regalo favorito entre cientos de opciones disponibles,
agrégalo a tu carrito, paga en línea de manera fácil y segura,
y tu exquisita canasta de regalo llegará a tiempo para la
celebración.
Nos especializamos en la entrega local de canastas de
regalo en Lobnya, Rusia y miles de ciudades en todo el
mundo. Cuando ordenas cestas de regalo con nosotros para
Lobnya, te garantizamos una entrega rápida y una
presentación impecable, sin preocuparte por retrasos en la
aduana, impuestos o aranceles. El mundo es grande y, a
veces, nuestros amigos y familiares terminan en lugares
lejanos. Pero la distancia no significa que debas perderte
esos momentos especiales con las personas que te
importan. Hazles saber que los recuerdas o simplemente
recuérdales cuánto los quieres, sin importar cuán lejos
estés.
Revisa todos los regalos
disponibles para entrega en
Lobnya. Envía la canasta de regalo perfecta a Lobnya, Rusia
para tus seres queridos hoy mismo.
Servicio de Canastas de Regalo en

◇ ◇ ◇ ◇

Rewrite the records above with "impecable" changed to "cuidada" and no other changes.

EXERCISE RESULT >>
regalo favorito entre cientos de opciones disponibles,
agrégalo a tu carrito, paga en línea de manera fácil y segura,
y tu exquisita canasta de regalo llegará a tiempo para la
celebración.
Nos especializamos en la entrega local de canastas de
regalo en Lobnya, Rusia y miles de ciudades en todo el
mundo. Cuando ordenas cestas de regalo con nosotros para
Lobnya, te garantizamos una entrega rápida y una
presentación cuidada, sin preocuparte por retrasos en la
aduana, impuestos o aranceles. El mundo es grande y, a
veces, nuestros amigos y familiares terminan en lugares
lejanos. Pero la distancia no significa que debas perderte
esos momentos especiales con las personas que te
importan. Hazles saber que los recuerdas o simplemente
recuérdales cuánto los quieres, sin importar cuán lejos
estés.
Revisa todos los regalos
disponibles para entrega en
Lobnya. Envía la canasta de regalo perfecta a Lobnya, Rusia
para tus seres queridos hoy mismo.
Servicio de Canastas de Regalo en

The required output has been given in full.